The night-flowering catchfly is an annual herb producing a hairy, glandular stem up to about 75 or 80 centimeters in maximum height. It is sticky in texture. The hairy, widely lance-shaped leaves grow in opposite pairs and are up to 14 centimeters long and 5 wide, the largest ones located low on the stem. The flowers are nocturnal, and occur in an open cyme of up to fifteen blooms, each borne on an erect pedicel. The flower is encapsulated in a hairy calyx of fused sepals lined with a netlike pattern of veining. The five petals are white to pink and each has two lobes at the tip.
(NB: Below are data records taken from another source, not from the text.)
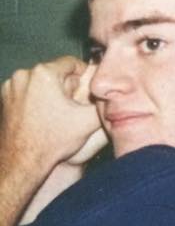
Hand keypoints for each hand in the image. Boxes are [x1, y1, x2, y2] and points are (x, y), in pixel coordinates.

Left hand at [0, 56, 104, 170]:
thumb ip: (103, 101)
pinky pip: (27, 92)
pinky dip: (37, 100)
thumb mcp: (88, 120)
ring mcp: (10, 87)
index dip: (84, 77)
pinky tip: (43, 117)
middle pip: (55, 72)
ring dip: (51, 93)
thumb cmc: (53, 141)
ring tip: (57, 114)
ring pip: (40, 82)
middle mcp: (23, 75)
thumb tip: (113, 93)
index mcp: (44, 74)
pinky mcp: (4, 99)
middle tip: (73, 108)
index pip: (72, 63)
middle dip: (66, 87)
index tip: (86, 93)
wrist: (23, 162)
They measure up to 2.5 centimeters wide when fully open. The fruit is a yellowish-brown capsule with six chambers which splits open to release the seeds.

==Ecology==
As night falls the flowers of the night-flowering catchfly open and release a strong fragrance which attracts night-flying moths which feed on the copious nectar and pollinate the plant.

==Research==
Besides being a competitive weed, the night-flowering catchfly is host to some plant pathogens that can spread to crop plants, including tobacco streak virus and Lychnis ringspot virus.

The mitochondrial genome of this species has been sequenced. It is 6.7 megabases long, which is very large compared to some other Silene species such as Silene vulgaris (0.43 megabases), is one of the largest sequenced plant mitochondrial genomes (the largest is Silene conica at 11.3 megabases), and consists of 59 small chromosomes.